Por Juan Calvino

Casi toda la suma de nuestra sabiduría, que de veras se deba tener por verdadera y sólida, consiste en dos puntos: a saber, en el conocimiento que el hombre debe tener de Dios, y en el conocimiento que debe tener de sí mismo. Mas como estos dos conocimientos están muy unidos y enlazados entre sí, no es cosa fácil distinguir cuál procede y origina al otro, pues, en primer lugar, nadie se puede contemplar a sí mismo sin que al momento se sienta impulsado a la consideración de Dios, en el cual vive y se mueve; porque no hay quien dude de que los dones, en los que toda nuestra dignidad consiste, no sean en manera alguna nuestros. Y aún más; el mismo ser que tenemos y lo que somos no consiste en otra cosa sino en subsistir y estar apoyados en Dios.

Por otra parte, es cosa evidente que el hombre nunca jamás llega al conocimiento de sí mismo, si primero no contempla el rostro de Dios y, después de haberlo contemplado, desciende a considerarse a sí mismo… porque mientras no miramos más que las cosas terrenales, satisfechos con nuestra propia justicia, sabiduría y potencia, nos sentimos muy arrogantes y hacemos tanto caso de nosotros que pensamos que ya somos medio dioses.
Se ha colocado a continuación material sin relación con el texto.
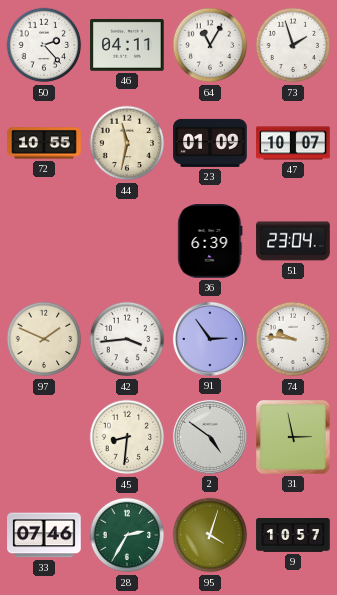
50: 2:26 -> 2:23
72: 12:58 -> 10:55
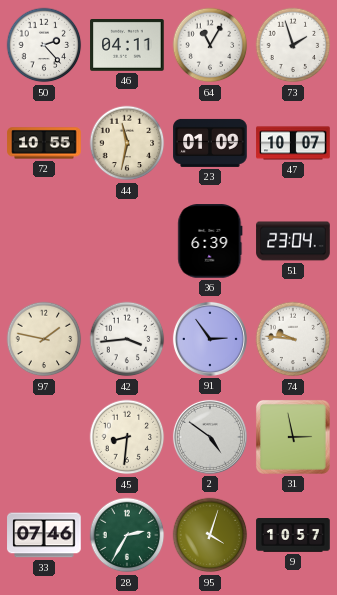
97: 1:49 -> 1:47
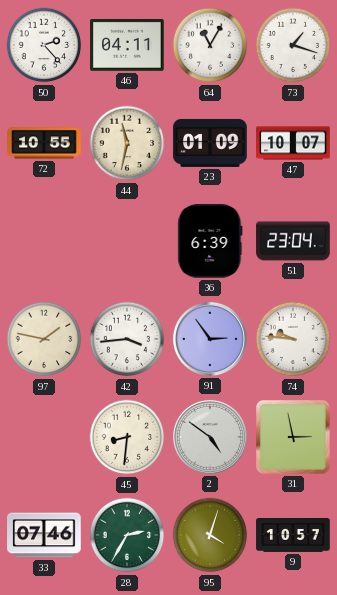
73: 1:57 -> 1:18
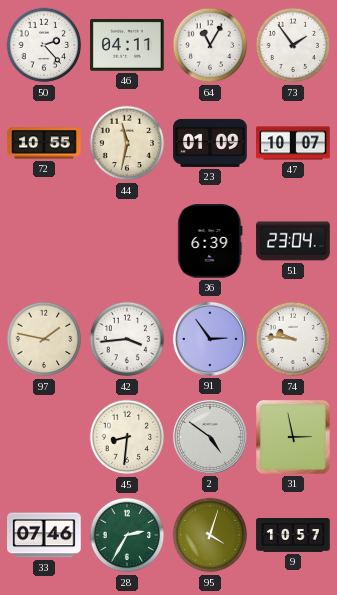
73: 1:18 -> 1:54
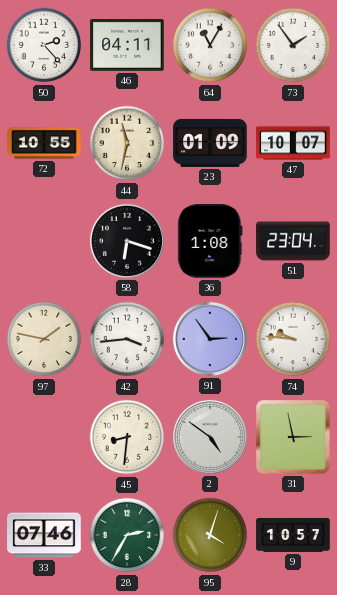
58: none -> 6:18
36: 6:39 -> 1:08
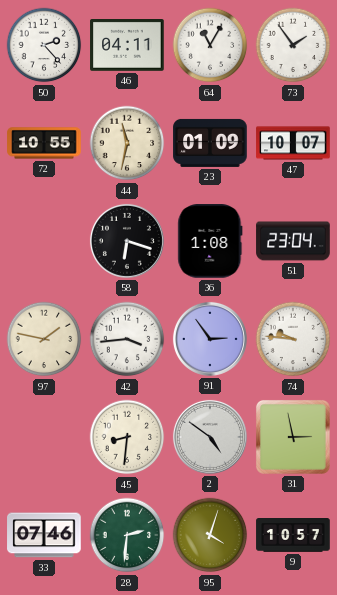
28: 2:35 -> 2:31
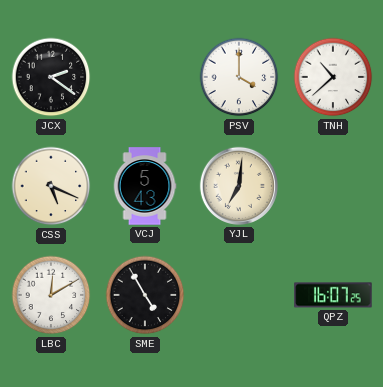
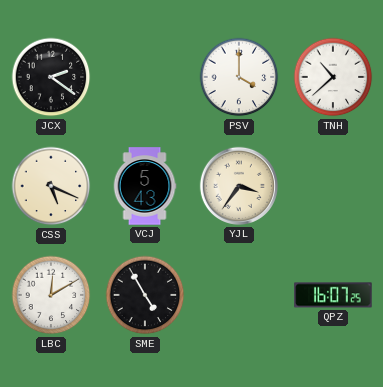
YJL: 7:01 -> 3:36
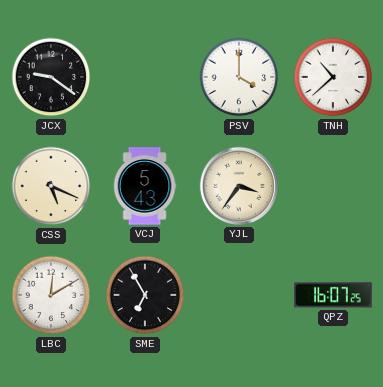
JCX: 2:21 -> 9:21
SME: 4:55 -> 6:55
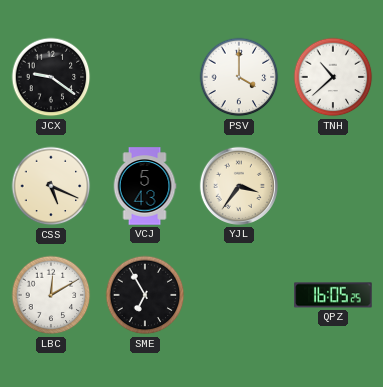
QPZ: 16:07 -> 16:05
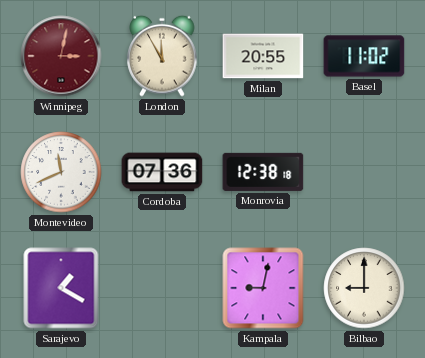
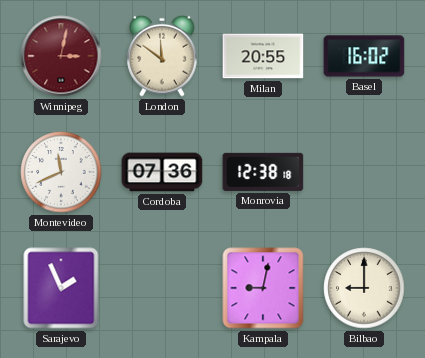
London: 11:55 -> 11:51
Basel: 11:02 -> 16:02
Sarajevo: 1:20 -> 1:56
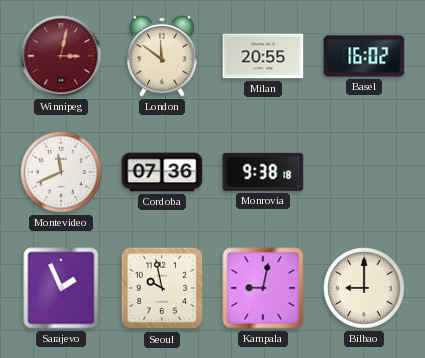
Monrovia: 12:38 -> 9:38
Seoul: none -> 9:58
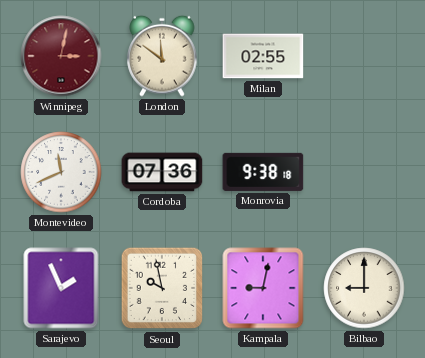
Milan: 20:55 -> 02:55
Basel: 16:02 -> none
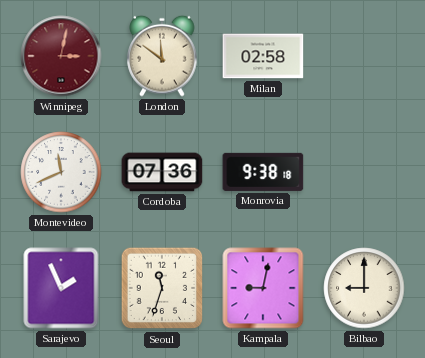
Milan: 02:55 -> 02:58
Seoul: 9:58 -> 11:33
Pero al comenzar a poner nuestro pensamiento en Dios y considerar cuán exquisita es la perfección de Su justicia, sabiduría y potencia a la cual nosotros debemos conformar y regular, lo que antes con un falso pretexto de justicia nos contentaba en gran manera, luego lo abominaremos como una gran maldad; lo que, en gran manera, por su aparente sabiduría, nos ilusionaba, nos apestará como una extrema locura; y lo que nos parecía potencia se descubrirá que es una miserable debilidad. Veis, pues, cómo lo que parece perfectísimo en nosotros mismos, en manera alguna tiene que ver con la perfección divina”.

Juan Calvino
Institución de la Religión Cristiana, 1.1.1/1.1.2.